Creating and analyzing pathway and protein interaction compendia for modelling signal transduction networks
1 Department of Biological Engineering, Massachusetts Institute of Technology, Cambridge, MA, 02139, USA
2 European Bioinformatics Institute (EMBL-EBI), Wellcome Trust Genome Campus, Cambridge, UK, CB10 1SD
3 Immunology & Inflammation, Boehringer Ingelheim Pharmaceuticals, Ridgefield, CT, 06877-0368, USA
4 Department of Systems Biology, Harvard Medical School, Boston, MA, 02115, USA
5 Merrimack Pharmaceuticals, Cambridge, MA, 02139, USA
Citation and License
BMC Systems Biology 2012, 6:29 doi:10.1186/1752-0509-6-29Published: 1 May 2012
Understanding the information-processing capabilities of signal transduction networks, how those networks are disrupted in disease, and rationally designing therapies to manipulate diseased states require systematic and accurate reconstruction of network topology. Data on networks central to human physiology, such as the inflammatory signalling networks analyzed here, are found in a multiplicity of on-line resources of pathway and interactome databases (Cancer CellMap, GeneGo, KEGG, NCI-Pathway Interactome Database (NCI-PID), PANTHER, Reactome, I2D, and STRING). We sought to determine whether these databases contain overlapping information and whether they can be used to construct high reliability prior knowledge networks for subsequent modeling of experimental data.
We have assembled an ensemble network from multiple on-line sources representing a significant portion of all machine-readable and reconcilable human knowledge on proteins and protein interactions involved in inflammation.

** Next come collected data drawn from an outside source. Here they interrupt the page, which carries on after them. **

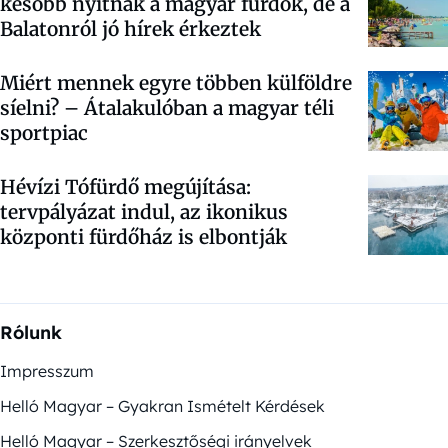
később nyitnak a magyar fürdők, de a
Balatonról jó hírek érkeztek
Miért mennek egyre többen külföldre
síelni? – Átalakulóban a magyar téli
sportpiac
Hévízi Tófürdő megújítása:
tervpályázat indul, az ikonikus
központi fürdőház is elbontják
Rólunk
Impresszum
Helló Magyar – Gyakran Ismételt Kérdések
Helló Magyar – Szerkesztőségi irányelvek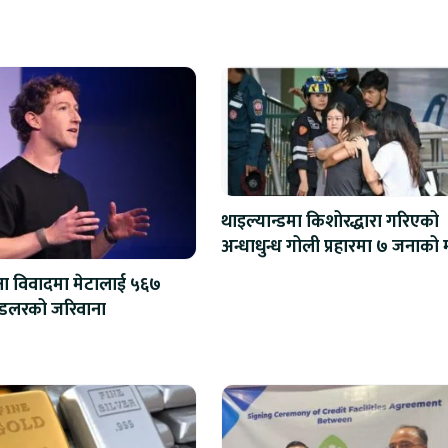
थाइल्यान्डमा किशोरद्धारा गरिएको
अन्धाधु
्षा विवादमा मेटालाई ५६७
मिलियन डलरको जरिवाना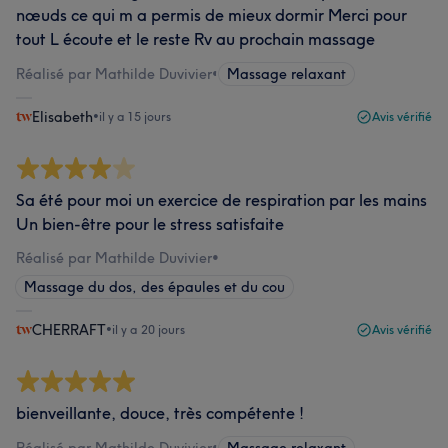
nœuds ce qui m a permis de mieux dormir Merci pour
tout L écoute et le reste Rv au prochain massage
Réalisé par Mathilde Duvivier
•
Massage relaxant
Elisabeth
•
il y a 15 jours
Avis vérifié
Sa été pour moi un exercice de respiration par les mains
Un bien-être pour le stress satisfaite
Réalisé par Mathilde Duvivier
•
Massage du dos, des épaules et du cou
CHERRAFT
•
il y a 20 jours
Avis vérifié
bienveillante, douce, très compétente !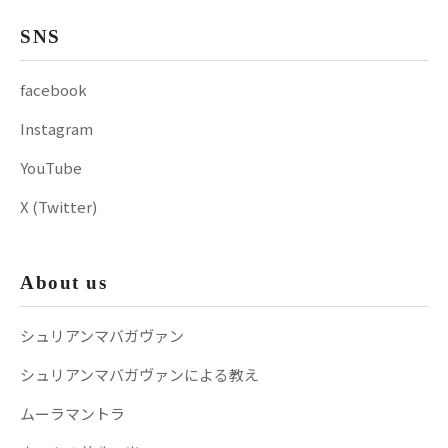
SNS
facebook
Instagram
YouTube
X (Twitter)
About us
シュリアンマバガヴァン
シュリアンマバガヴァンによる教え
ムーラマントラ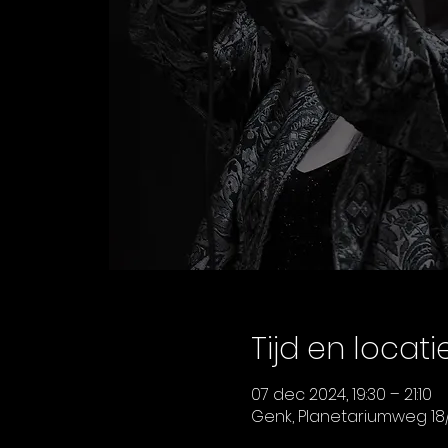
Tijd en locati
07 dec 2024, 19:30 – 21:10
Genk, Planetariumweg 18/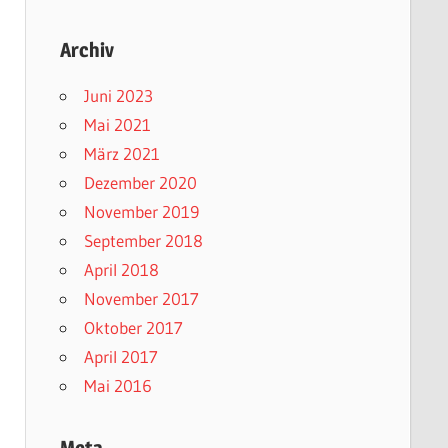
Archiv
Juni 2023
Mai 2021
März 2021
Dezember 2020
November 2019
September 2018
April 2018
November 2017
Oktober 2017
April 2017
Mai 2016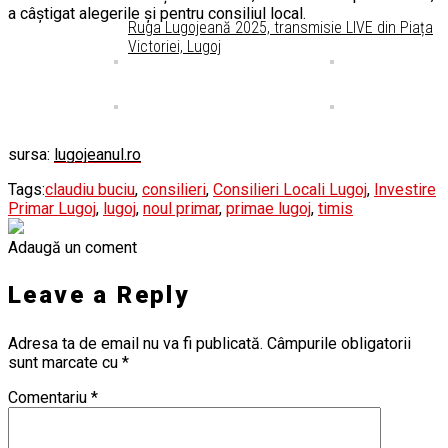
a câștigat alegerile și pentru consiliul local.
Ruga Lugojeană 2025, transmisie LIVE din Piața
Victoriei, Lugoj
sursa:
lugojeanul.ro
Tags:
claudiu buciu
,
consilieri
,
Consilieri Locali Lugoj
,
Investire
Primar Lugoj
,
lugoj
,
noul primar
,
primae lugoj
,
timis
Adaugă un coment
Leave a Reply
Adresa ta de email nu va fi publicată.
Câmpurile obligatorii
sunt marcate cu
*
Comentariu
*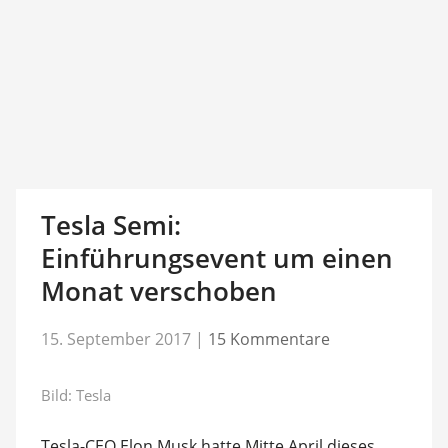
Tesla Semi:
Einführungsevent um einen
Monat verschoben
15. September 2017
|
15 Kommentare
Bild: Tesla
Tesla-CEO Elon Musk hatte Mitte April dieses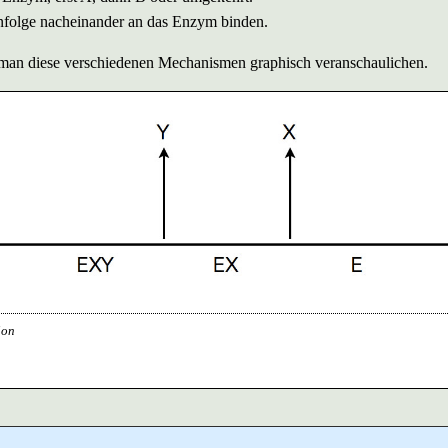
enfolge nacheinander an das Enzym binden.
an diese verschiedenen Mechanismen graphisch veranschaulichen.
ion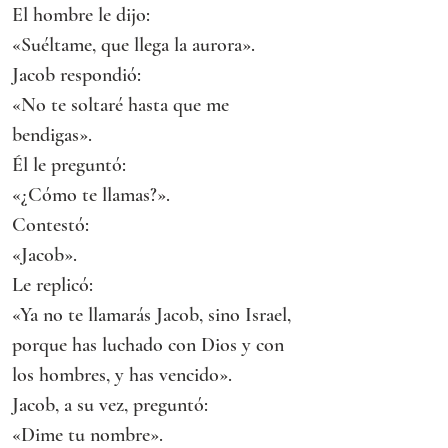
El hombre le dijo:
«Suéltame, que llega la aurora».
Jacob respondió:
«No te soltaré hasta que me 
bendigas».
Él le preguntó:
«¿Cómo te llamas?».
Contestó:
«Jacob».
Le replicó:
«Ya no te llamarás Jacob, sino Israel, 
porque has luchado con Dios y con 
los hombres, y has vencido».
Jacob, a su vez, preguntó:
«Dime tu nombre».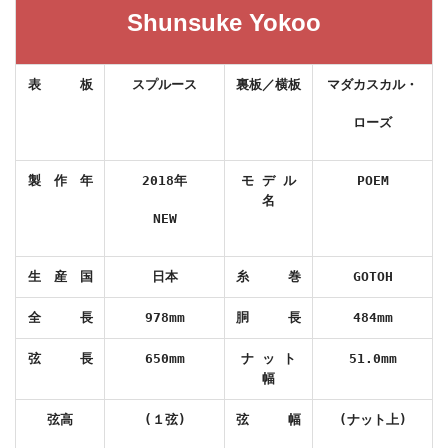
Shunsuke Yokoo
表 板
スプルース
裏板／横板
マダカスカル・
ローズ
製 作 年
2018
年
モ
デ
ル
POEM
名
NEW
生 産 国
日本
糸 巻
GOTOH
全 長
978mm
胴 長
484mm
弦 長
650mm
ナ
ッ
ト
51.0mm
幅
弦高
(
１弦
)
弦 幅
(
ナット上
)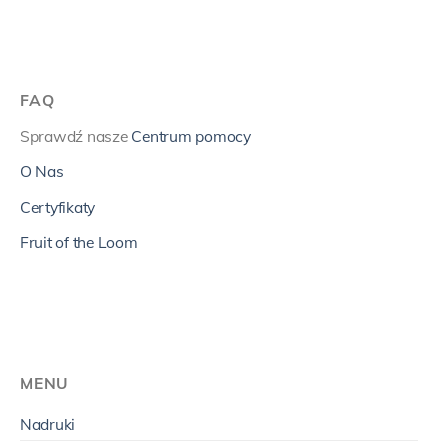
FAQ
Sprawdź nasze
Centrum pomocy
O Nas
Certyfikaty
Fruit of the Loom
MENU
Nadruki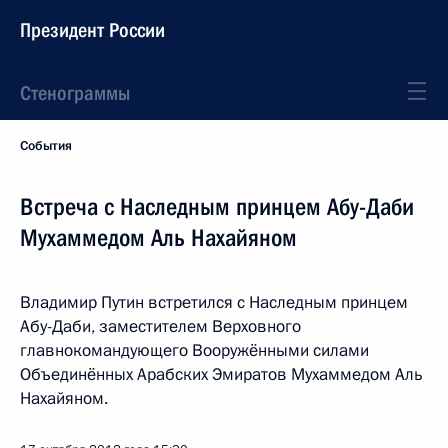
Президент России
Стенограммы
События
Встреча с Наследным принцем Абу-Даби
Мухаммедом Аль Нахайяном
Владимир Путин встретился с Наследным принцем
Абу-Даби, заместителем Верховного
главнокомандующего Вооружёнными силами
Объединённых Арабских Эмиратов Мухаммедом Аль
Нахайяном.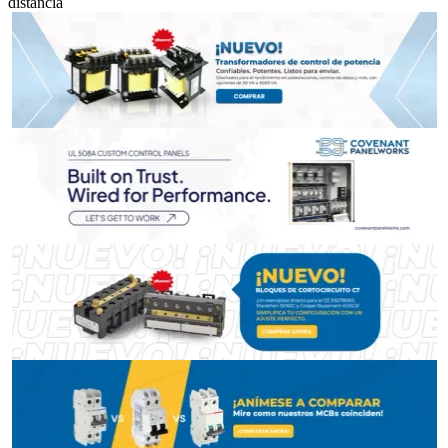
distancia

This ensemble network has many features expected of complex signalling networks assembled from high-throughput data: a power law distribution of both node degree and edge annotations, and topological features of a “bow tie” architecture in which diverse pathways converge on a highly conserved set of enzymatic cascades focused around PI3K/AKT, MAPK/ERK, JAK/STAT, NFκB, and apoptotic signaling. Individual pathways exhibit “fuzzy” modularity that is statistically significant but still involving a majority of “cross-talk” interactions. However, we find that the most widely used pathway databases are highly inconsistent with respect to the actual constituents and interactions in this network. Using a set of growth factor signalling networks as examples (epidermal growth factor, transforming growth factor-beta, tumor necrosis factor, and wingless), we find a multiplicity of network topologies in which receptors couple to downstream components through myriad alternate paths. Many of these paths are inconsistent with well-established mechanistic features of signalling networks, such as a requirement for a transmembrane receptor in sensing extracellular ligands.
Wide inconsistencies among interaction databases, pathway annotations, and the numbers and identities of nodes associated with a given pathway pose a major challenge for deriving causal and mechanistic insight from network graphs. We speculate that these inconsistencies are at least partially attributable to cell, and context-specificity of cellular signal transduction, which is largely unaccounted for in available databases, but the absence of standardized vocabularies is an additional confounding factor. As a result of discrepant annotations, it is very difficult to identify biologically meaningful pathways from interactome networks a priori. However, by incorporating prior knowledge, it is possible to successively build out network complexity with high confidence from a simple linear signal transduction scaffold. Such reduced complexity networks appear suitable for use in mechanistic models while being richer and better justified than the simple linear pathways usually depicted in diagrams of signal transduction.